Le fake news nel mirino della magistratura spagnola. Ha suscitato non poco clamore una sentenza della sesta sezione del tribunale di Barcellona con la quale i giudici, accogliendo le richieste del pubblico ministero, hanno condannato l’imputato, membro della Guardia civil, a 15 mesi di carcere per un tweet contenente un video sì vero ma usato in modo distorto. La terribile sequenza di una brutale aggressione verso una donna messa in rete dalla polizia cinese per identificare i malviventi è stata attribuita, in un post discriminatorio, a ragazzini di strada di origine marocchina stabilitisi a Canet de Mar, centro costiero non lontano da Barcellona. Migliaia le visualizzazioni, quasi a volerne sottolineare la condivisione del contenuto, tant’è che successivi fatti delinquenziali verificatisi nella piccola località marina hanno portato i residenti a puntare immediatamente l’indice contro un Centro di accoglienza di minori magrebini.

La sentenza definisce i contorni della vicenda con motivazioni lapidarie: “un manifesto disprezzo per la verità” che è base e strumento per deformare la realtà, alimentare pregiudizi, diffamare.

Sul banco degli imputati del tribunale catalano non c’era solo un uomo frustrato che, al pari di tanti altri, inneggia alla razza bianca facendo ricorso al consueto armamentario di stereotipi ricolmo di stupratori seriali col passaporto straniero o di baby gang magrebine dedite alle rapine, ma un pezzo di società. A processo è andata la post-verità, l’argomentazione fuorviante, qui espressa in crude immagini, che fa appello all’emotività in modo da influenzare l’opinione pubblica. La Treccani qualifica la nuova tendenza come la credenza diffusa, non basata su fatti verificati, che viene accettata come veritiera. Una attitudine conosciuta ovunque, anche in politica.

Ne sa qualcosa Pablo Casado, ex capo dei Populares, partito accreditato della maggioranza relativa nelle prossime elezioni politiche, chiamato da un giudice catalano a rispondere delle dichiarazioni rese sulla questione linguistica in Catalogna. L’ex leader dell’opposizione arrivò a sostenere che la discriminazione delle istituzioni scolastiche catalane verso il castigliano si spinge all’estremo, con gli improbabili divieti per gli ispanoparlanti di usufruire dei servizi igienici scolastici o di parlare lo spagnolo durante la ricreazione. Con applicazione di sanzione di stampo medievale: il riempimento degli zaini con pietre. L’hate speech che nutre la propaganda, l’odio che diventa reato.

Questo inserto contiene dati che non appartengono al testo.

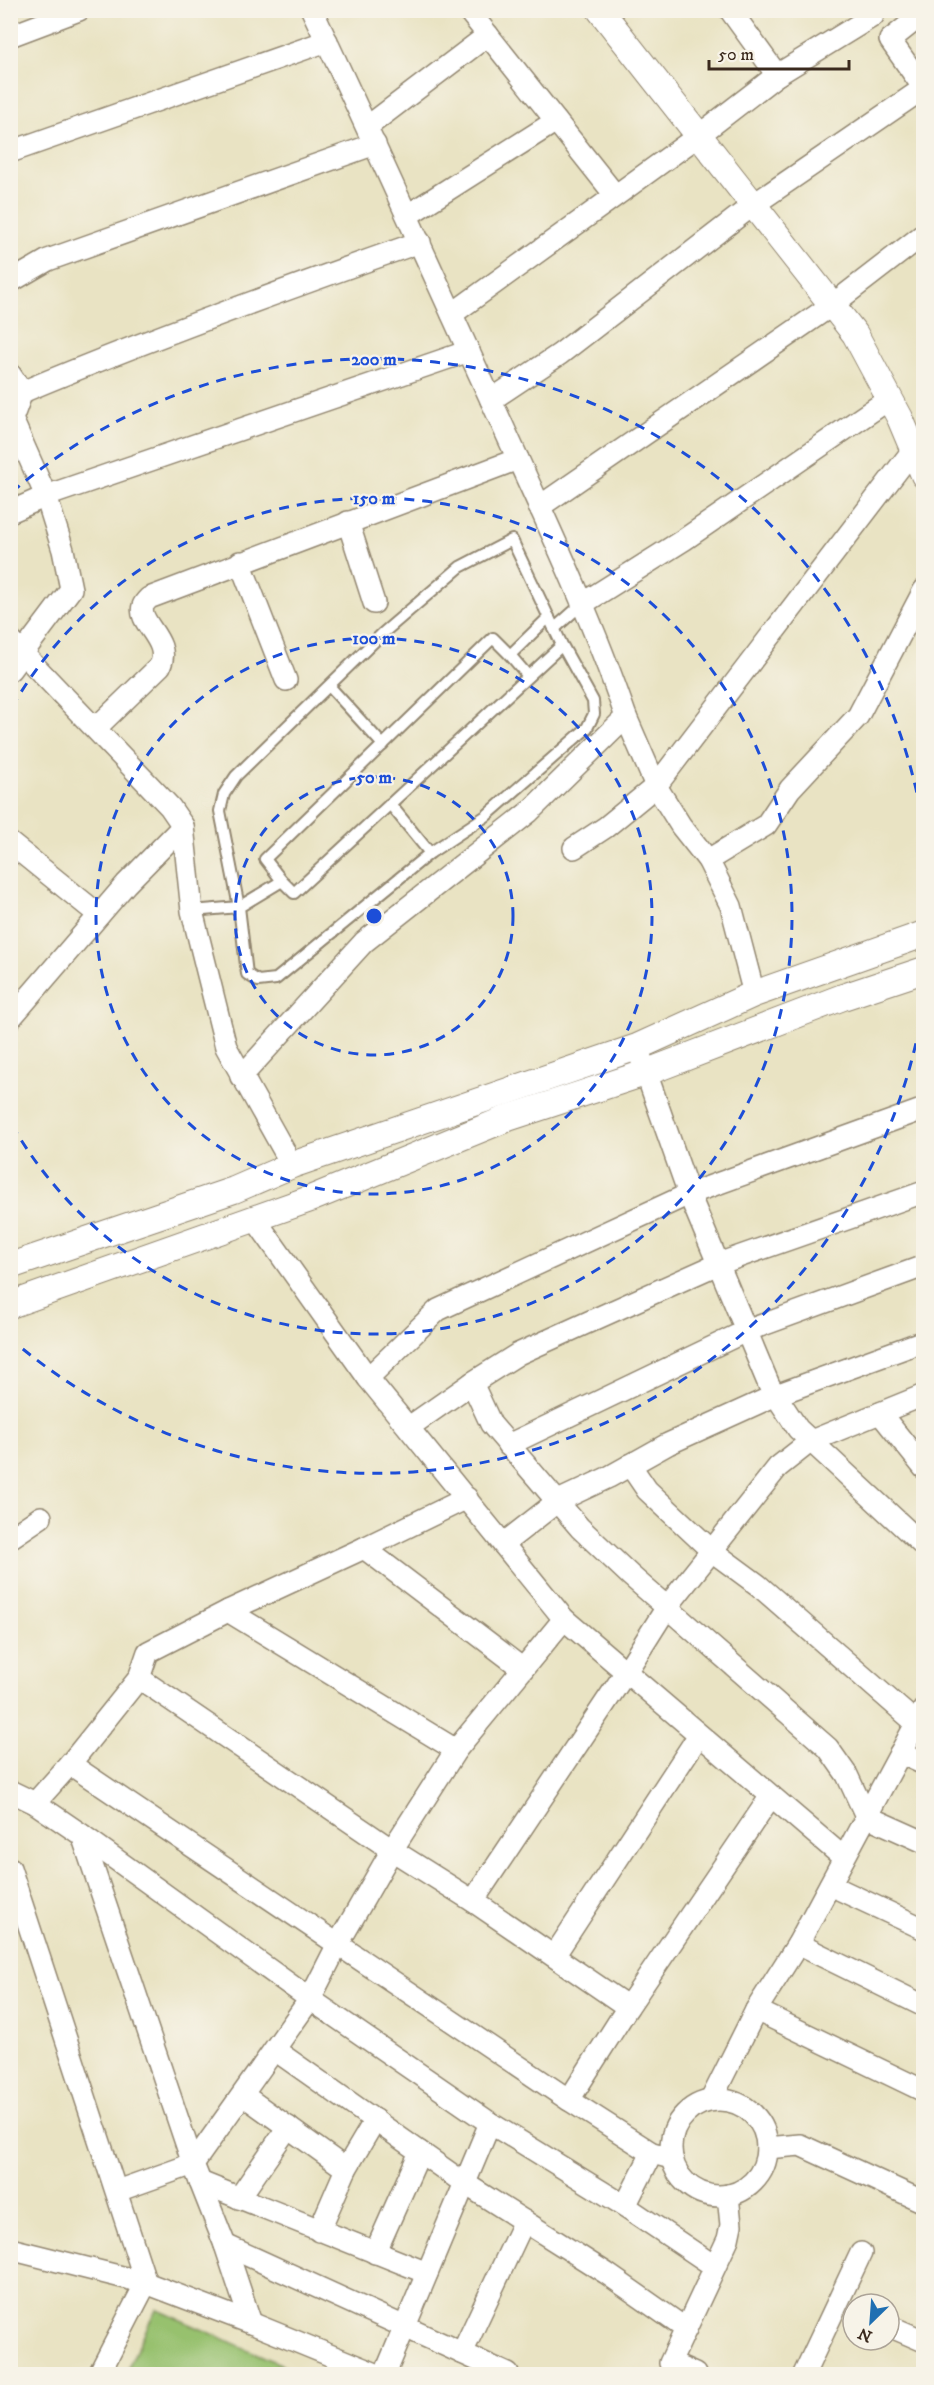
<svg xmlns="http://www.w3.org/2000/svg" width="934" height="2385" font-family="'IM FELL DW Pica',serif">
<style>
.green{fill:#97c16e;stroke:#697646;stroke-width:1.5}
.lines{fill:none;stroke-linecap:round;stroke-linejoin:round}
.service-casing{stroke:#928670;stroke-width:14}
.minor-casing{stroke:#928670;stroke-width:24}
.tertiary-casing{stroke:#928670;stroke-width:28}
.service{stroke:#fff;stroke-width:10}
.minor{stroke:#fff;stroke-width:21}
.tertiary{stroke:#fff;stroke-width:26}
.ring{fill:none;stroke:#1d4ed8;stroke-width:3;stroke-dasharray:10 8}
.centre{fill:#1d4ed8;stroke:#f7f3e8;stroke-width:3}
.ring-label{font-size:18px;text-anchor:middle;font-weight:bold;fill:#1d4ed8;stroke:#f7f3e8;stroke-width:4.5;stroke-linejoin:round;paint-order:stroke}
</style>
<rect width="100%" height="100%" fill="#f7f3e8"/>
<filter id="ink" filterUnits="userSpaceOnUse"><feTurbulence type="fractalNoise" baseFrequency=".0167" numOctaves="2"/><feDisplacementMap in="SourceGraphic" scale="12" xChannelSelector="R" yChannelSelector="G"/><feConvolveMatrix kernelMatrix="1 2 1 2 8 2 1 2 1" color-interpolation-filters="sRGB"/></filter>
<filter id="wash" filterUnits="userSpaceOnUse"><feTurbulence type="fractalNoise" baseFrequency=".008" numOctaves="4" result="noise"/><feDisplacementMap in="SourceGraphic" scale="24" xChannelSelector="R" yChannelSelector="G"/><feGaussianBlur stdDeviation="1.35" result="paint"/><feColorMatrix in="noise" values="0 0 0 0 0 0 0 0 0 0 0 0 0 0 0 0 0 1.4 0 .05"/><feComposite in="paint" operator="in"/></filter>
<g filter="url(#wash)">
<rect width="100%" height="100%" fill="#e9e3c3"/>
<polygon class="green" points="156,2309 303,2374 125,2374"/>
</g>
<g filter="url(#ink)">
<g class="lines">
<g class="service-casing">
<g id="service">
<polyline points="554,629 582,604"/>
<polyline points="510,655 528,676"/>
<polyline points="330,687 383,745"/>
<polyline points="390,804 430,853"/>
<polyline points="282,881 265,859 493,638 510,655 549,617"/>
<polyline points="192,911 239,907 220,811 224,794 236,776 383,633 460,567 512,540 562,645 593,701 594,714 587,728 486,816 430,853 276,979 258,981 247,974 239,907 282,881 294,893 562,645"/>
</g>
</g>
<g class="minor-casing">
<g id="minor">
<path d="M312 10C375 144 435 278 496 411 542 512 590 612 626 717"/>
<polyline points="468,10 615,195"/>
<polyline points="730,10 777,75"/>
<polyline points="10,36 79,10"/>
<polyline points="923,87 890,40 924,13"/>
<polyline points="367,127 488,35"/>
<polyline points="10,152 327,41"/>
<polyline points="408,215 556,121"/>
<polyline points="10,282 48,260 375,144"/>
<polyline points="452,314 698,136 777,75 873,16"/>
<polyline points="10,374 22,392 12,419 46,496 63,550 71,589 10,670"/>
<path d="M22 392C153 337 286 289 420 242"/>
<polyline points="491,400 560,354 753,205 924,88"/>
<polyline points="539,507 832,305 924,234"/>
<polyline points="10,512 46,496 469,351"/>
<polyline points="348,522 374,603"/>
<polyline points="240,562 286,680"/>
<polyline points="582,604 685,539 889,399"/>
<polyline points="10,640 170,807 183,826 192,911 226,1047 292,1165"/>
<path d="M96 728 160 666C172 641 137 623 143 606 144 603 147 600 149 598L518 459"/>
<polyline points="10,843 99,915"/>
<polyline points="574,848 606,827 656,786 913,450"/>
<polyline points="708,860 766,825 790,789 858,716 924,590"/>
<polyline points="10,1019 126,884 183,826"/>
<polyline points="637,1047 689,1194 769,1385 798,1429 924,1546"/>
<polyline points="241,1077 364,942 529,812 626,717 656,786 681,826 708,860 731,906 754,994"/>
<polyline points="255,1219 368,1378 564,1619 456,1750"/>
<polyline points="368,1378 438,1310 689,1194 924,1109"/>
<polyline points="472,1383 491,1424 580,1528 631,1576 828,1748 847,1775 866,1816 924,1842"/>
<polyline points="880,1413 924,1468"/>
<polyline points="409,1427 472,1383 518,1354 582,1325 718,1264 924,1192"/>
<polyline points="508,1445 746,1331 924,1266"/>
<polyline points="630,1465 647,1490 712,1551 758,1585 916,1723"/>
<polyline points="10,1538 41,1517"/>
<polyline points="503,1544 558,1501 609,1477 668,1444 776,1395 924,1341"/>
<polyline points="364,1548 467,1498"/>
<polyline points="228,1611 364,1548 523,1669"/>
<polyline points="564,1619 844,1858"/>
<polyline points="900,1753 924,1764"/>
<polyline points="70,1764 139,1678 392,1850 473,1901 628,2007 569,2100"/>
<polyline points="10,1791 35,1803 82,1835 310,1999 490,2123 625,2206 714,2266"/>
<polyline points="35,1803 70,1764 569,2100 652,2153 672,2158"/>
<polyline points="82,1835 193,2164 225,2245 251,2323"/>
<polyline points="10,1868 146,2283 99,2374"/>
<polyline points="830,1885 924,1929"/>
<polyline points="473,1901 626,1672 667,1607 778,1467 811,1441 924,1395"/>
<polyline points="798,1944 924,2006"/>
<polyline points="554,1956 699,1735"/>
<polyline points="628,2007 771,1796"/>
<polyline points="756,2010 924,2091"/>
<polyline points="275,2050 464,2183 606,2273 686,2329"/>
<polyline points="243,2095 346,2169"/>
<polyline points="711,2100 756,2010 798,1944 924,1709"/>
<circle cx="719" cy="2148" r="48"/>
<polyline points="767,2148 800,2145 924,2202"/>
<polyline points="200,2182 427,2273"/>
<polyline points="117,2191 193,2164 310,1999 338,1944 392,1850 456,1750 228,1611 148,1652 139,1678"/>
<polyline points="239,2198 288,2127"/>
<polyline points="625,2206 652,2153"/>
<polyline points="319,2231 346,2169 375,2120"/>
<polyline points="225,2245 508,2374"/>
<polyline points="10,2249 146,2283 251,2323 376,2374"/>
<polyline points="375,2253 420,2152"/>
<polyline points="889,2326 924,2341"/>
<polyline points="462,2353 524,2221"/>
<polyline points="385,2374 490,2123"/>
<polyline points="695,2374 670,2363 728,2239 731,2225 728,2195"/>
<polyline points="804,2374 861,2253"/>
</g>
</g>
<g class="tertiary-casing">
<g id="tertiary">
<polyline points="600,10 855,334 900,418 924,475"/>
<polyline points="10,1266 234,1190 292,1165 637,1047 754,994 924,934"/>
<polyline points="10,1305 310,1199 508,1118 645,1073 843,997 924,970"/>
</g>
</g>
<use href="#service" class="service"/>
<use href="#minor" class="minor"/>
<use href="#tertiary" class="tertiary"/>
</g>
</g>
<g class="ring">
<circle cx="374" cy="916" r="139"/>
<circle cx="374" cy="916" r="278"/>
<path d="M12 707A418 418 0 1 1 12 1125"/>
<path d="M923 1008A557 557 0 0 1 12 1340M12 492A557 557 0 0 1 923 824"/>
</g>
<circle cx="374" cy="916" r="9" class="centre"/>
<g class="ring-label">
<text x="374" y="365">200 m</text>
<text x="374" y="504">150 m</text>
<text x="374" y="644">100 m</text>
<text x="374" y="783">50 m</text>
</g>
<rect width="934" height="2385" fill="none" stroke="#f7f3e8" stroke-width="36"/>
<g transform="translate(871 2322) rotate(205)"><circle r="28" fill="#f7f3e8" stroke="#aca397" stroke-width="1.5"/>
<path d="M0-4.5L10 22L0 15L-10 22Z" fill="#1f6fb2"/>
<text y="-9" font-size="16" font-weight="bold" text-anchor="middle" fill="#3b2a1e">N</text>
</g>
<path d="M709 60v9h140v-9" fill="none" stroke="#3b2a1e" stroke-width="3"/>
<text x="718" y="60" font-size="18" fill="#3b2a1e" stroke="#f7f3e8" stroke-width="4.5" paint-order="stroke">50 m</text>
</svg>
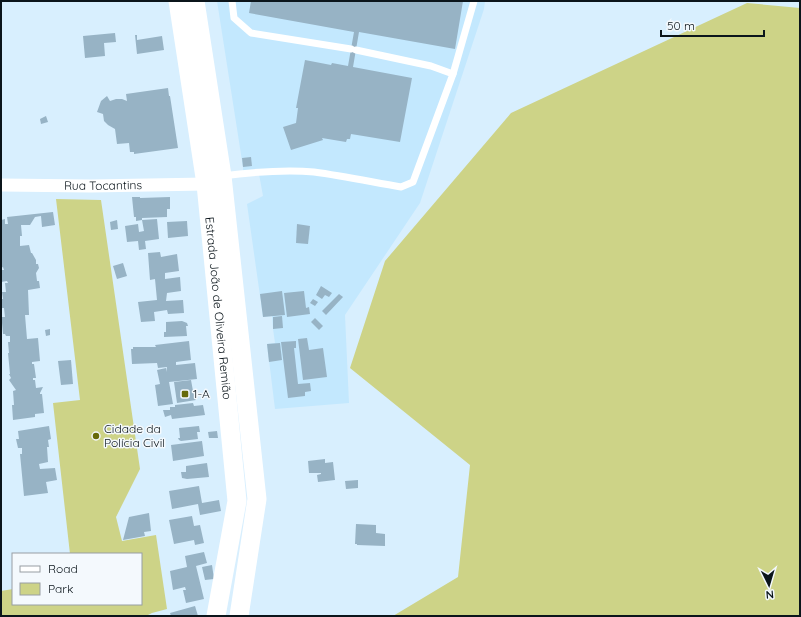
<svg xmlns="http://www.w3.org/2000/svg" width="801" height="617" font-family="Quicksand,sans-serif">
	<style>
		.built { fill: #c3e8fe }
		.green { fill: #cdd387 }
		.building { fill: #97b3c5 }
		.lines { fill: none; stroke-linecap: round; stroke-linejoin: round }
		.service { stroke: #fff; stroke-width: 7 }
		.minor { stroke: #fff; stroke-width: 13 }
		.secondary { stroke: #fff; stroke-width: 19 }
		.poi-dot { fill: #666a09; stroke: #f4f9fd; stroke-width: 1.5 }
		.labels { text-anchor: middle; stroke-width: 3; stroke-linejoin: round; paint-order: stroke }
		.street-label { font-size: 12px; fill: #0b151b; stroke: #f4f9fd }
		.poi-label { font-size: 12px; fill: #0b151b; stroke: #f4f9fd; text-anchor: start }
	</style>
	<rect width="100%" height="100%" fill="#d8effe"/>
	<path class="built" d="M217,1h268l-1,8 -64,194 -75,112 4,88 -74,6 -8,-65 8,-1 -2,-14 -1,-13 -9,1 -16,-113 16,-8 -4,-22 -16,2v-9z"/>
	<g class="green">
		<path d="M747,3l53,5v608h-407l65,-39 12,-112 -120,-97 35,-107 126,-148z"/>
		<path d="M56,199l45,1 39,269 -24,48 6,24 34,-6 11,74 -15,4 -6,3h-145v-25l12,-2v15h128v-50h-71l-17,-151 27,-3z"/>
	</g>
	<g class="building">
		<path d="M251,1h212l-8,48 -96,-17 -6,35 59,11 -12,64 -49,-8 -1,5h-3l-1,3 -24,-4 1,2 -32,10 -8,-23 13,-4 2,-15h-2l9,-48 26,5 1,-2 16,3 6,-34 -105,-19z"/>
		<path d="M115,33l1,9 -12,1 1,13 -20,2 -2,-22z"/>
		<path d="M135,35h2v5l25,-4 2,14 -27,4z"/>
		<path d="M168,88l1,8h1l8,52 -44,6v-2h-4l-1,-9 -12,1 -2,-15 -7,-4 -4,-4 -1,-7 -6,-2 4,-11 6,-5 3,5 6,-2h6l5,2 -1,-7z"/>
		<path d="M46,116l2,6 -7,2 -1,-5z"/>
		<path d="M251,157l1,9 -9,1 -1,-9z"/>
		<path d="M132,197h8v1l30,-1v12h-3v8l-25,1v2l-6,1v-4h-2z"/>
		<path d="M53,212l2,13 -13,2 -1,-11 -6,1 -5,8h-9l1,11h-2v10l9,-1 2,8h1l4,7v4h2l1,4 -3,5 1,8h2l1,7 -12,2 1,25h-4l2,24 11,-1 2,23 -8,1v2h2l2,14h-3v2h2l1,8 7,-1 -3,6v1h2l2,19 -9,1v3l-22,3 -1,-15h2l-1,-14 3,-1 -7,-10 2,-2 -2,-4h1l-2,-21h1l-1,-11h2v-6h-4l-1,-2h-2l-1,-11v-6h3l-1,-9h-2l-1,-9h2l-1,-7h4l-1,-9h3l-1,-2 -6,1v-12h3l-1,-3 -2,1v-14h1l-1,-34 4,-1v5h3l-1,-7z"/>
		<path d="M157,219l2,20 -14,2 1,8 -7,1 -1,-9 -11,1 -2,-16 13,-2 1,8 5,-1 -2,-11z"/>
		<path d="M117,220l1,9 -7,1 -1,-8z"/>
		<path d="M187,221l1,15 -20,2 -1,-16z"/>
		<path d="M297,224l13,2 -2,18 -12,-1z"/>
		<path d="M160,252l1,5 16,-3 2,17 -14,2v6l15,-2 1,14 -14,2 -1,8 17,-1 1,13 -16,1 -1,-4 -13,2 1,9 -14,1 -3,-20 19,-2 -2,-21 -5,1 -2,-27z"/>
		<path d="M123,263l4,13 -10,3 -4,-13z"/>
		<path d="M321,286l11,7 -3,4 -4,-2 -3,4 -6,-4z"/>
		<path d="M282,291l3,24 -22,2 -3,-23z"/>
		<path d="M304,291l2,17 3,-1 1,7 -23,3 -3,-24z"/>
		<path d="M339,294l4,3 -17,18 -4,-4z"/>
		<path d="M313,299l5,3 -3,4 -5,-3z"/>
		<path d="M282,316l1,12 -10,1v-12z"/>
		<path d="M315,318l8,8 -4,4 -8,-8z"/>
		<path d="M182,321l5,2 1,3h-2l1,10 -23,1v-5h2v-10z"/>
		<path d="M50,329v6l-4,1 -1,-6z"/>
		<path d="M307,338l2,12 14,-2 4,29 -24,3 -5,-41z"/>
		<path d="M189,341l2,19 -15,2v3l19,-2 2,16 -28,3 4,22 -15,2 -3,-21 5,-1 -3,-14 9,-2v4l1,-5 -9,1 -1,-5 -25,1 -1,-15h2v-2h23l-1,-2z"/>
		<path d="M296,341v7h-2l4,36 12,-1 1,8 -6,1v4l-17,2 -7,-56z"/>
		<path d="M280,343l2,17 -13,2 -2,-18z"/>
		<path d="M71,360l2,24 -12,1 -3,-24z"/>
		<path d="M191,380l2,11h2l1,9 -19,3 -3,-21z"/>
		<path d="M193,403l1,3 9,-1 2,10 -33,4 -1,-4 -6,2 -2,-7h7v-3h5v-2z"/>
		<path d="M49,426l2,13 -3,1 1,7h-2l1,15 -9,2 1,5 15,-1 2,12 -11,2 2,11 -24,3 -4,-42h2v-6h-4l-2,-9h3l-1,-8z"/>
		<path d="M199,426l1,6h-3l1,7 -17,2 -2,-1 -1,-2h2l-1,-10z"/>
		<path d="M217,431l1,7h-9l-1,-6z"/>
		<path d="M202,441l2,15 -31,5 -2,-16z"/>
		<path d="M325,459v4l8,-1 2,18 -17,2 -1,-7 4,-1v-1h-12l-1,-12z"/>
		<path d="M207,463l2,14 -22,2 -5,-1 -1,-6h5v-6z"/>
		<path d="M358,480v8l-12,1 -1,-8z"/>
		<path d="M199,486l3,17 17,-3 2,11 -21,4 -2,-11 -26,5 -3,-18z"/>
		<path d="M149,513l2,18 -7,1 1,4 -22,4 6,-23z"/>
		<path d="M192,516l2,10 6,-1 4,18 -9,2 -1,-5 -20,4 -5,-24z"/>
		<path d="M356,524l20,1v8l9,1v12l-28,-1v-1h-2z"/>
		<path d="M204,552l3,11 -11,3 8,33 -18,4 -3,-13h3l-1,-3 -12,3 -3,-19 17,-4 -2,-11z"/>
		<path d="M212,565l2,14 -9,1 -3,-13z"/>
		<path d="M195,606l3,10h-27l-1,-3z"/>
	</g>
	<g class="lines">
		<g class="service">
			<path d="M232,1l2,17 17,15 100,16"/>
			<path d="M453,74l21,-73"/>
			<path d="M222,176c31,-4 61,-7 92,-4 29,4 58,10 87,15l12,-5 40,-108 -22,-8 -75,-16"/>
		</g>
		<path class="minor" id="s1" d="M1,185l90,1 115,-2"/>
		<g class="secondary">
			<path id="s2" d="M178,1l28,183 31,317 -21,115"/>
			<path d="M195,1l27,175 35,323 -18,117"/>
		</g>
	</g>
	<g class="poi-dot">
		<rect x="181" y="390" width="8" height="8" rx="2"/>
		<circle cx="96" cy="436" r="4"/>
	</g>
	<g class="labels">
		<g class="street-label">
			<text dy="4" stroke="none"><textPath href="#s1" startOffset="102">Rua Tocantins</textPath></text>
			<text dy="4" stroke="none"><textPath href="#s2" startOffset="310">Estrada João de Oliveira Remião</textPath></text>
		</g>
		<g class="poi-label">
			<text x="193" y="398">1-A</text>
			<text x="104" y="433">Cidade da<tspan x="104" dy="14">Polícia Civil</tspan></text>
		</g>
	</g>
	<rect width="801" height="617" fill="none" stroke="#0b151b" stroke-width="4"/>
	<rect x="12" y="553" width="130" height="52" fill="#f4f9fd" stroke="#979ea3"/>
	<rect x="20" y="566" width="20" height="6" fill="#ffffff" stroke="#979ea3"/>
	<text x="48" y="573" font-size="12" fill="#0b151b">Road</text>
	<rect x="20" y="583" width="20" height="12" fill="#cdd387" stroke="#979ea3"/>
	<text x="48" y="593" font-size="12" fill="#0b151b">Park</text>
	<g transform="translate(769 585) rotate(175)" stroke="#f4f9fd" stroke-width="3" paint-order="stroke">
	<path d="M0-3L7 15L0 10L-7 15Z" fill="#0b151b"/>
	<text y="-6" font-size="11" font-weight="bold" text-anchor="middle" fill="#0b151b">N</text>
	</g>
	<path d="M661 30v6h103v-6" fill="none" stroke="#0b151b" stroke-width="2"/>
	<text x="667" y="30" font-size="12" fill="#0b151b" stroke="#f4f9fd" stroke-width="3" paint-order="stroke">50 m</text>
</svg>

L’agente della Guardia civil è il primo condannato per divulgazione di una fake. Ai 15 mesi di carcere, con sospensione condizionale della pena, si aggiunge un’ammenda di 6 euro al giorno per nove mesi e l’interdizione di cinque anni da professioni educative, anche in ambito sportivo. E poi quella che ai tempi d’oggi potrebbe apparire come la misura più punitiva: l’oscuramento di tutti i profili social dell’hater e il divieto di aprirne di nuovi.

Basterà questo precedente a contenere le discriminazioni sul web? Albert Einstein aveva già la risposta: “è più facile spezzare un atomo che un pregiudizio”, ripeteva con un po’ di rassegnazione il fisico tedesco.